## WHAT THE TASK REQUIRES
Your job here is to restate every record exactly, pictures excluded.

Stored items
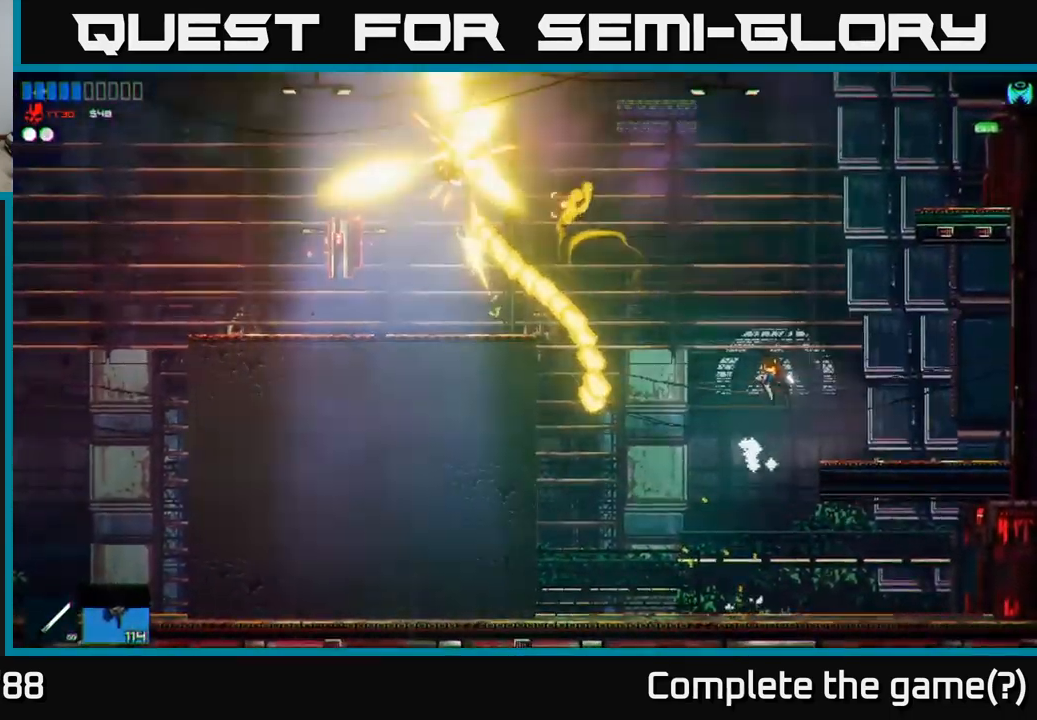
{"buttons": ["R2"], "left_stick": "right", "right_stick": "left", "events": [[50, "right_stick", "left"], [67, "A", "up"], [167, "R2", "down"]]}
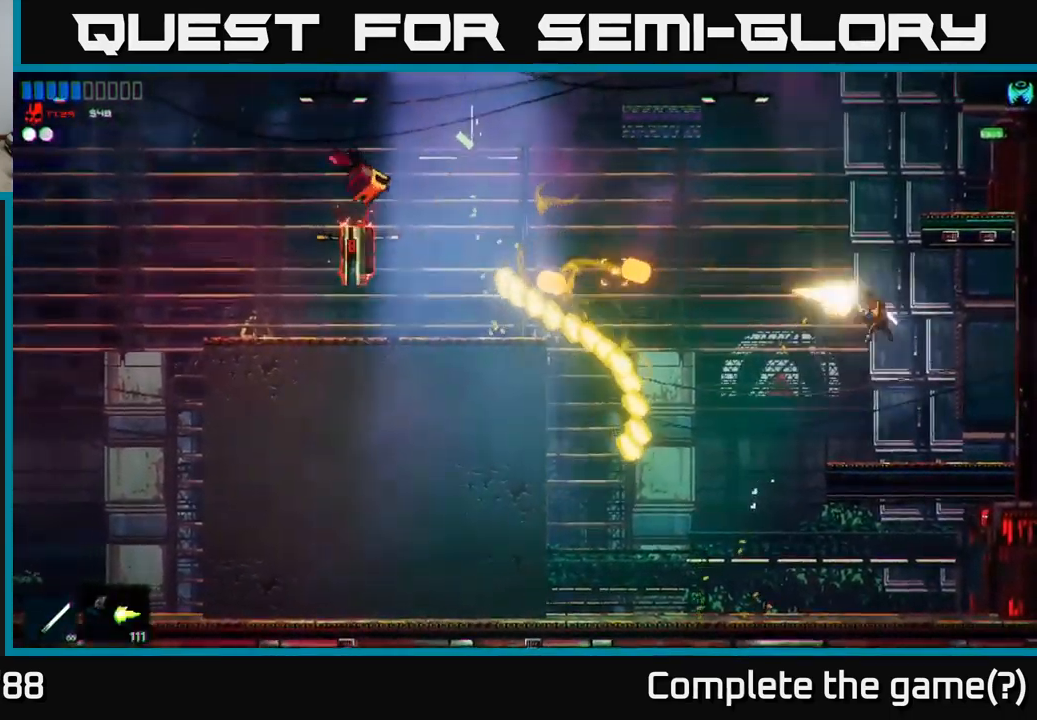
{"buttons": [], "left_stick": "left", "right_stick": "left", "events": [[367, "left_stick", "left"], [433, "R2", "up"]]}
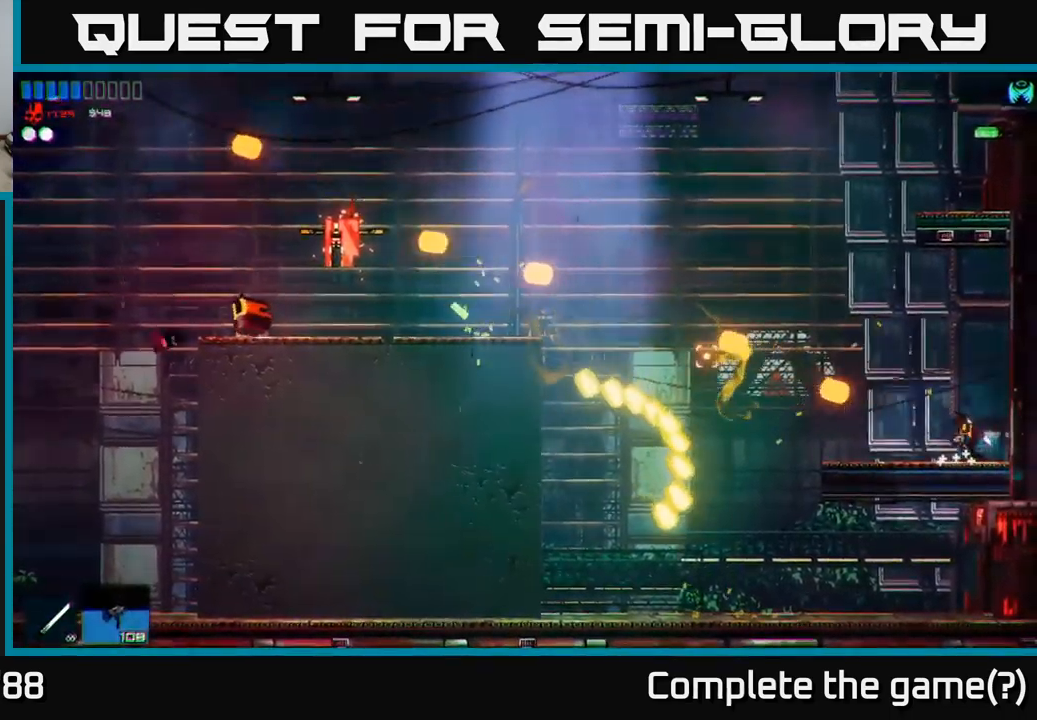
{"buttons": [], "left_stick": "left", "right_stick": "left", "events": [[217, "A", "down"], [383, "A", "up"]]}
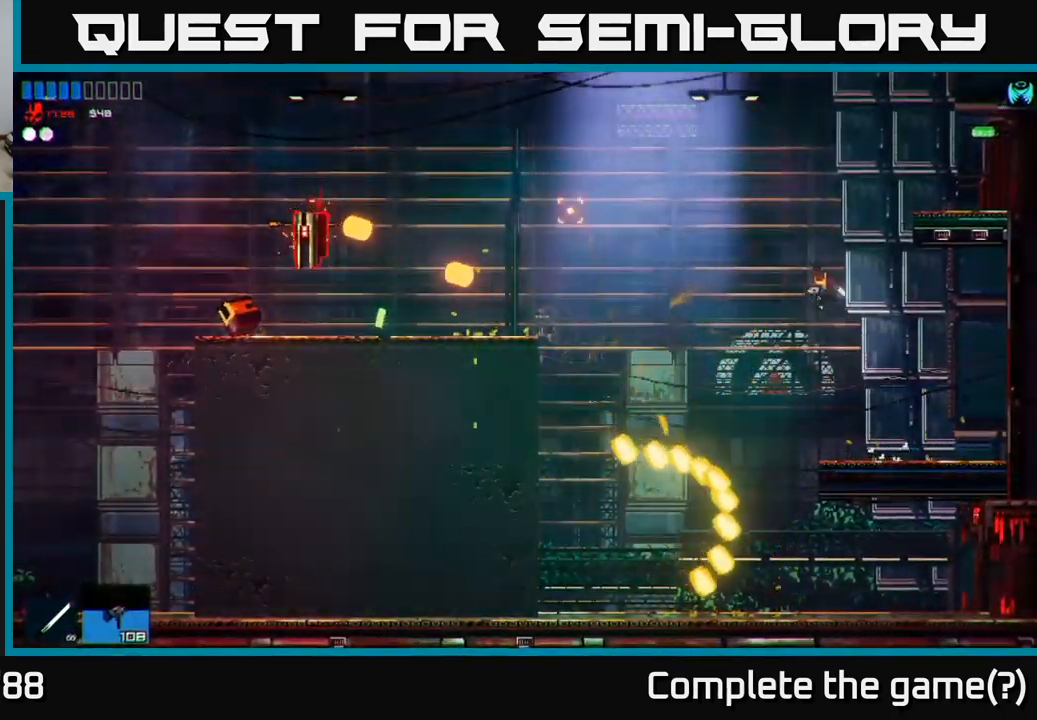
{"buttons": ["A", "R2"], "left_stick": "left", "right_stick": "left", "events": [[400, "A", "down"], [450, "R2", "down"]]}
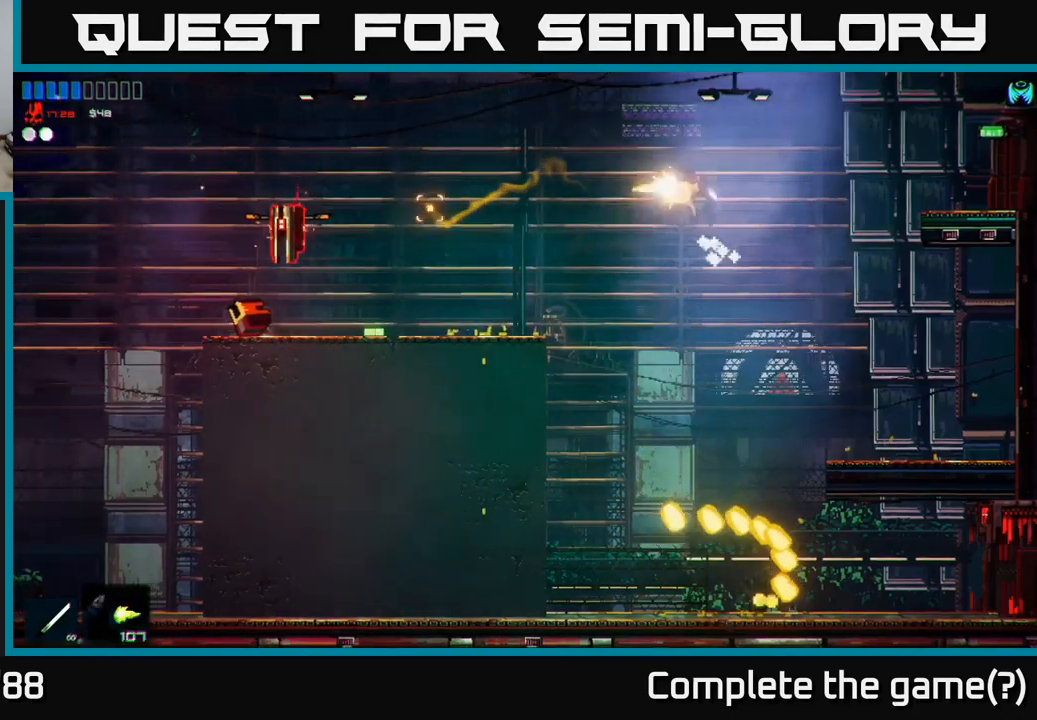
{"buttons": [], "left_stick": "left", "right_stick": "left", "events": [[100, "A", "up"], [350, "A", "down"], [434, "R2", "up"], [450, "A", "up"]]}
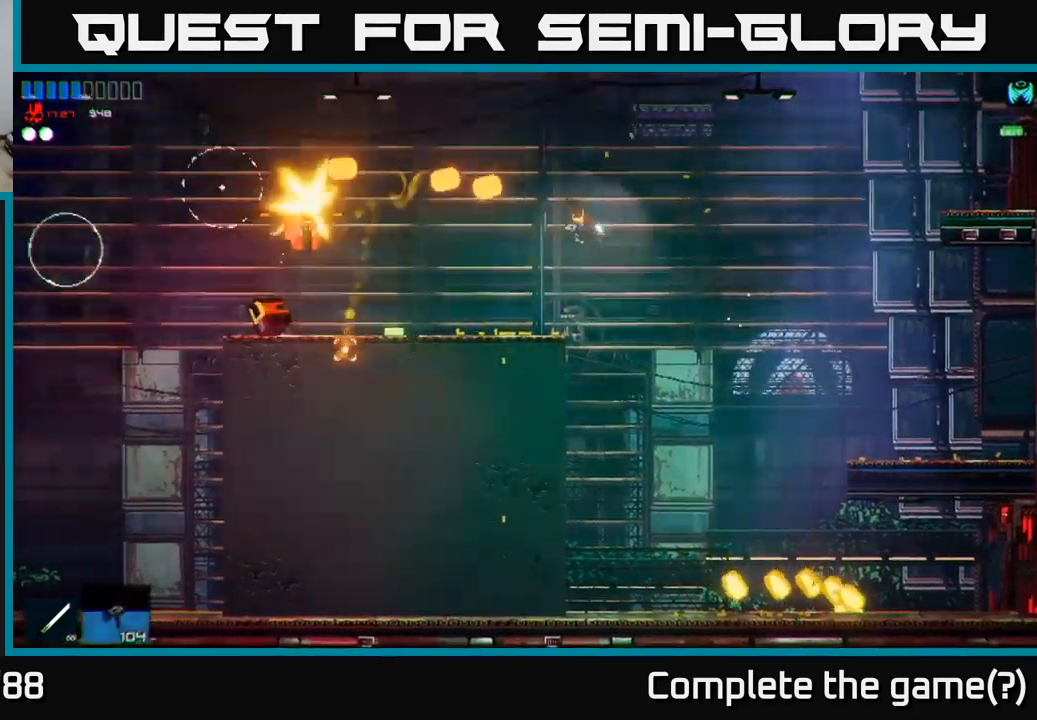
{"buttons": ["R2"], "left_stick": "left", "right_stick": "left", "events": [[450, "R2", "down"]]}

## FINAL ANSWER
{"buttons": ["R2"], "left_stick": "right", "right_stick": "left", "events": [[50, "right_stick", "left"], [67, "A", "up"], [167, "R2", "down"]]}
{"buttons": [], "left_stick": "left", "right_stick": "left", "events": [[367, "left_stick", "left"], [433, "R2", "up"]]}
{"buttons": [], "left_stick": "left", "right_stick": "left", "events": [[217, "A", "down"], [383, "A", "up"]]}
{"buttons": ["A", "R2"], "left_stick": "left", "right_stick": "left", "events": [[400, "A", "down"], [450, "R2", "down"]]}
{"buttons": [], "left_stick": "left", "right_stick": "left", "events": [[100, "A", "up"], [350, "A", "down"], [434, "R2", "up"], [450, "A", "up"]]}
{"buttons": ["R2"], "left_stick": "left", "right_stick": "left", "events": [[450, "R2", "down"]]}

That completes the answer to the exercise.